4.    AGREEMENT: This Agreement, including the “Standard Terms and Conditions” set forth in Exhibit A and any Additional
Services Exhibits attached hereto contains the entire understanding and supersedes all prior understandings among the parties relating to the subject matter herein and the subject matter of any Additional Services Exhibit attached hereto, and this
Agreement cannot be changed except in a writing executed by both parties. The Agreement may be signed in counterparts and signed or transmitted electronically or manually. 

The parties shall indicate their acceptance of this entire Agreement by signing in the spaces provided for below. 

ACCEPTED AND AGREED: 
  

									
		 	SERVICE PROVIDER	 	SSAN or EIN for 1099: ###-##-####
		 		 		 		 	Cell Phone #: 571-432-7376
	        	 	Sign:	 	 /s/ Devin Emery
	 	                            	 	Email Address: devinmccueemery@gmail.com
		 		 	 Devin Emery
	 		 	
			
		 	CURIOSITY INC.

◆ ◆ ◆ ◆ ◆

_Your instructions_. Please copy the part of the agreement excerpt above between "The parties shall" and "CURIOSITY INC.", inclusive.

◆ ◆ ◆ ◆ ◆

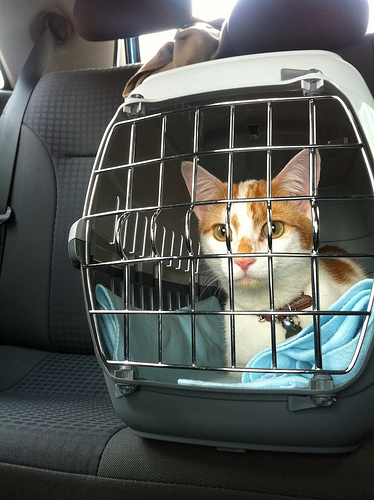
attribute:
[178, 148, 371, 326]
cat — orange, white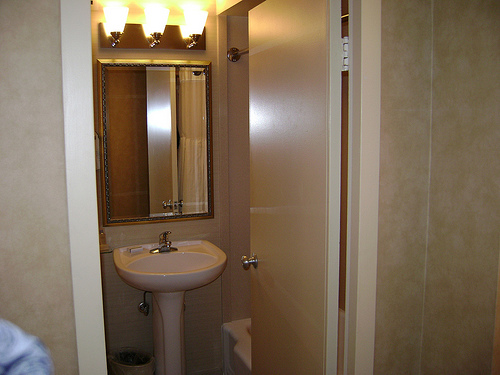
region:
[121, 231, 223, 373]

◆ ◆ ◆ ◆ ◆

_Reply to the exercise_.
The parties shall indicate their acceptance of this entire Agreement by signing in the spaces provided for below. 

ACCEPTED AND AGREED: 
  

									
		 	SERVICE PROVIDER	 	SSAN or EIN for 1099: ###-##-####
		 		 		 		 	Cell Phone #: 571-432-7376
	        	 	Sign:	 	 /s/ Devin Emery
	 	                            	 	Email Address: devinmccueemery@gmail.com
		 		 	 Devin Emery
	 		 	
			
		 	CURIOSITY INC.